Il n’y a plus rien à faire pour sauver Alep dont le sort est celui de Dresde. Juste espérer qu’un camp aura chassé l’autre pour passer à une étape suivante et reconstruire. Cela ne dispense pas de comprendre pourquoi on en est arrivé à cette situation. Les Etats occidentaux ont joué sur une ambiguïté. Ils n’ont pas déclaré la guerre à Assad mais ont soutenu des rebelles et favorisé une guerre civile entre des factions hétéroclites et le pouvoir de Damas. Ces opérations n’avaient aucun cadre juridique, aucune résolution votée à l’ONU, juste une transposition d’un droit d’ingérence aux racines discutables, pour ne pas dire contestables. Les rebelles ont juste été soutenus par les principaux pays de l’Otan avec des financements provenant des monarchies du Golfe et des armes circulantes. Le droit d’ingérence tire ses racines dans l’idéologie fasciste, n’en déplaise à BHL et Kouchner !
L’un des traits du fascisme, c’est d’imposer un ordre moral ou politique de manière unilatérale. L’opposé du fascisme, c’est la société du droit, avec chaque partie qui fait valoir ses intentions et ensuite, une instance qui arbitre s’il y a lieu. Le monde est devenu fasciste, dans les actes et surtout dans les pensées. Les électeurs de Trump ou du Brexit ont pour certains un fond de pensée fasciste, comme du reste les complotistes, les « anti-système », les militants écolos, les ultralibéraux, les salafistes et les religieux orthodoxes de toutes confessions. Il y en en chaque homme un fasciste qui sommeille. Eteindre le fascisme est une œuvre de salut public et de civilisation. Le fascisme est de droite ou de gauche. Les saillies de Jean-Luc Mélenchon fleurent-elles le fascisme, avec les théories politiques de Frédéric Lordon ? Il faut du travail intellectuel pour répondre à ces questions. Le fascisme de gauche est tout aussi envisageable comme en d’autres temps la révolution intellectuelle conservatrice allemande a créé le terrain pour l’avènement du nazisme.

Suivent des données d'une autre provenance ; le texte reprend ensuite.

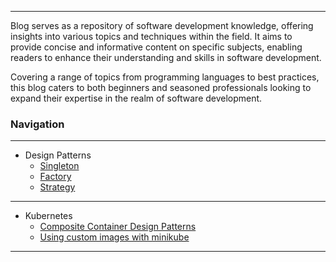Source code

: 
---

Blog serves as a repository of software development knowledge, offering insights into various topics and techniques within the field. It aims to provide concise and informative content on specific subjects, enabling readers to enhance their understanding and skills in software development. 

Covering a range of topics from programming languages to best practices, this blog caters to both beginners and seasoned professionals looking to expand their expertise in the realm of software development.


### Navigation

---

- Design Patterns
    - [Singleton](./Pages/Design%20Patterns/singleton.md)
    - [Factory](./Pages/Design%20Patterns/factory.md)
    - [Strategy](./Pages/Design%20Patterns/strategy.md)

---

- Kubernetes
    - [Composite Container Design Patterns](./Pages/Kubernetes/composite%20container%20design%20patterns.md)
    - [Using custom images with minikube](./Pages/Kubernetes/using%20custom%20images%20with%20minikube.md)
    
---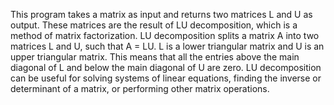 This program takes a matrix as input and returns two matrices L and U as output.
These matrices are the result of LU decomposition, which is a method of matrix factorization.
LU decomposition splits a matrix A into two matrices L and U, such that A = LU. L is a lower triangular matrix and U is an upper triangular matrix.
This means that all the entries above the main diagonal of L and below the main diagonal of U are zero.
LU decomposition can be useful for solving systems of linear equations, finding the inverse or determinant of a matrix, or performing other matrix operations.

Le communisme aussi est une forme de fascisme.
Pour les philosophes contemporains, une nécessité s’impose. Il faut penser le fascisme y compris lorsqu’il ne se traduit pas dans des actes mais s’insinue dans les recoins de l’âme de chaque citoyen. Il y a des tendances fortes interprétables comme une sorte de fascisme de l’âme mais il y a aussi des tendances puissantes pour la liberté et la responsabilité. La liberté est un combat à mener et qui peut donner une aura aux justes. Le fascisme ne donne aucune aura, il emprisonne les âmes dans le brouillard des….. eh bien je ne peux plus écrire et je n’ai plus d’inspiration…. Le monde fasciste a gagné provisoirement une partie mais pas le combat pour la civilisation.
J’essaie de fuir ce monde et d’aller vers les lumières. Les philosophies occidentales de l’Histoire ont échoué. Il n’y a pas de salut collectif et c’est une bonne nouvelle pour la liberté et pour la philosophie qui se fera en dehors du cloaque universitaire régnant et contaminant avec ses médiocrités virales le monde médiatique et hélas la société. Je n’arrive plus à écrire et ce n’est pas une bonne nouvelle car c’est aussi que vous ne savez plus lire. Si Apocalypse désigne une révélation, alors les sociétés en sont loin et les gens aussi.